Anne: People really are obsessed! When they want to see one insect they’re really into that insect. I remember I’d be sitting here in the summer and somebody would really want to see what we had. [Marie would look it up and say,] “Okay, yeah, we have that,” or “We don’t.” I don’t know whether the catalog is accessible online? No? Is it ever going to be?
Marie: ICMS doesn’t have a public format. [Ed.note: Interior Collections Management System, software used by the Department of the Interior.] It’s just National Park Service software, we don’t have any control over how they export a catalog. Frankly the most … connection that [the Procter] collection has to current researches …, [is when] our Park biologist or our Park wildlife technician is working with an outside entity and there’s a certain bee that just got listed, and we need to know if we have it. I have to pull Hymenoptera from a report for every single entry that we have in the entire catalog. That would pull anything from Procter, anything from the bee surveys we had recently, anything from the last four BioBlitzes. Some people will come and they’re interested in Procter, but in terms of it being an inventory and a catalog for useful research for today, it’s really figuring out ‘What are the species that we have here today, what are the species that we’ve had here in the past?’ There’s a big project – it’s called the Bee Atlas – that’s going on now, it’s run out of U Maine.

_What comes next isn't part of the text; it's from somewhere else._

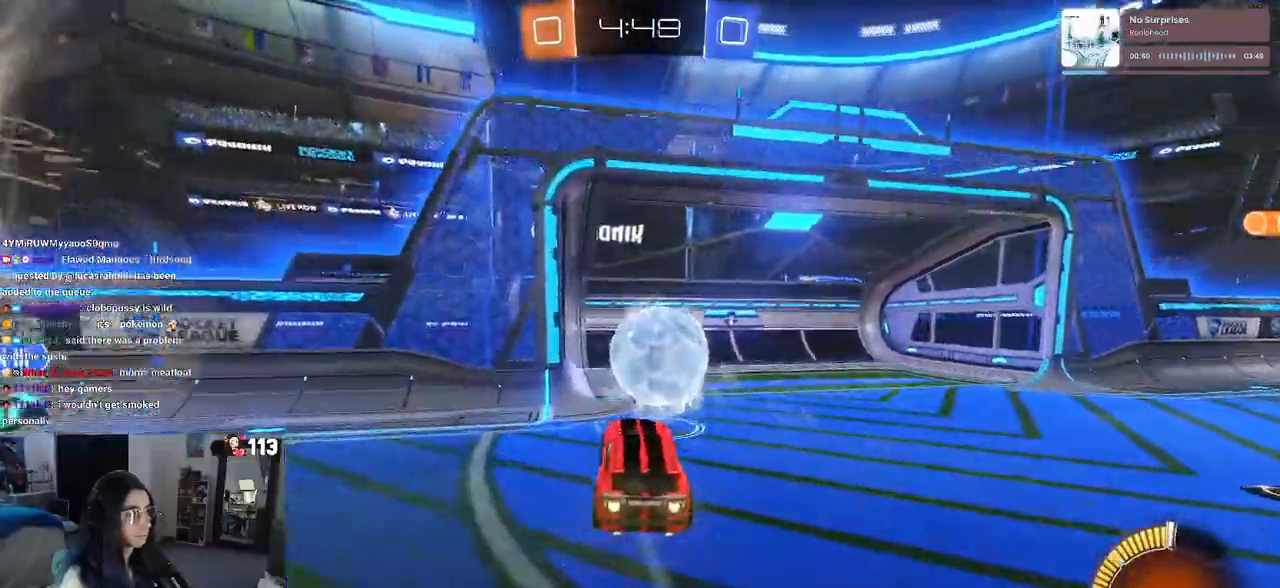
{"buttons": ["SQUARE", "R1"], "left_stick": "down-right", "right_stick": "center", "events": [[50, "CROSS", "down"], [50, "left_stick", "up-right"], [183, "SQUARE", "down"], [217, "left_stick", "down-right"], [233, "CROSS", "up"], [433, "R2", "up"]]}
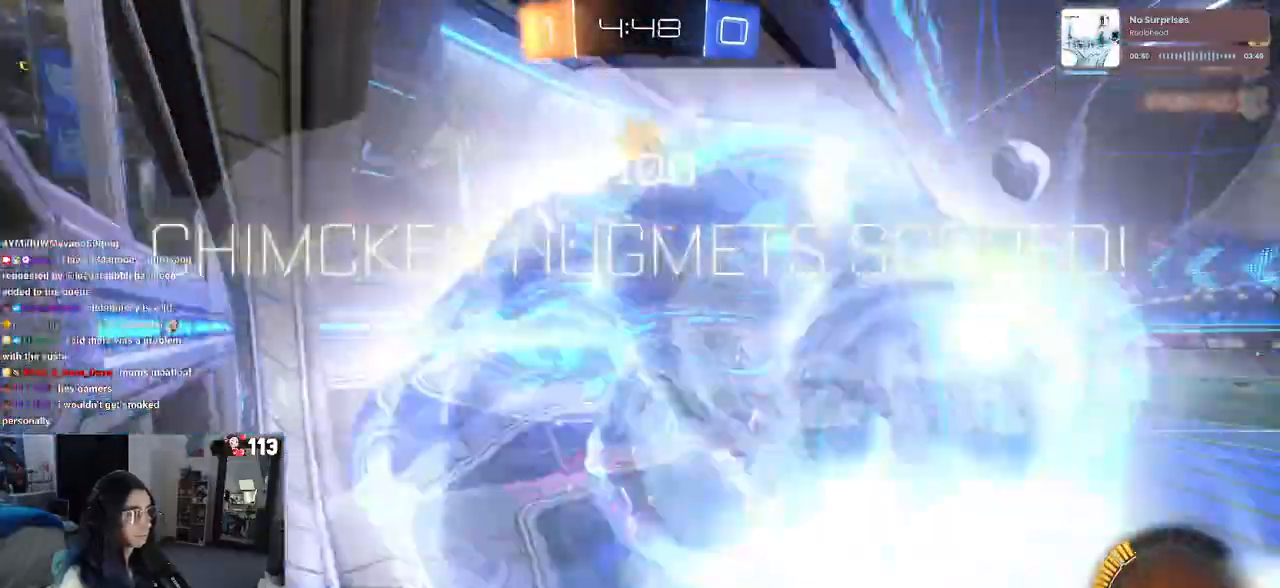
{"buttons": ["R2"], "left_stick": "down-right", "right_stick": "center", "events": [[50, "R2", "down"], [83, "R1", "up"], [250, "SQUARE", "up"], [350, "TRIANGLE", "down"], [500, "TRIANGLE", "up"]]}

Anne: They have a lovely website.
-Marie: Our wildlife techs did bee collecting and cataloging. They prepared the specimens, we cataloged them and then added them and then I had to pull up reports on all Hymenoptera to send because they plug in all that information – you’re pulling in historic collections and collections that the wildlife tech collected last week – to set up an inventory of what we have. That’s really what the collections get used for now – what species are here and what has changed, the science that’s happening now. As Anne said it’s harder because there’s different cataloging, different words and different place names and different species names.
Anne: Just because Procter didn’t collect it doesn’t mean it wasn’t here but he did try to collect big general stuff. I know there aren’t a lot of Procter bees. I think there are some big bumblebees but not the variety that we recognize now. He might not have been interested [enough] to recognize that they were different species.
Marie: No, there’s a few, it ended up being five or six or something like that from his collection.
Anne: Now we know there’s more bees. As David Manski would say, ‘All these insects, they’re some of your keystone species. If you see their changes over time it extrapolates out to other changes in the environment.’ [Ed.note: Manski is a retired ANP Chief of Natural Resources – he started the BioBlitzes.] He also used to say something like, ‘You can’t manage your park unless you know what’s in it.’
Marie: Glen Mittlehauser has been doing the most long-term work on the Procter collections and he’s probably the most published on it too.
Anne: Definitely the most published.
Marie: He’s had his hand in every inventory and every cataloging project having to do with Procter.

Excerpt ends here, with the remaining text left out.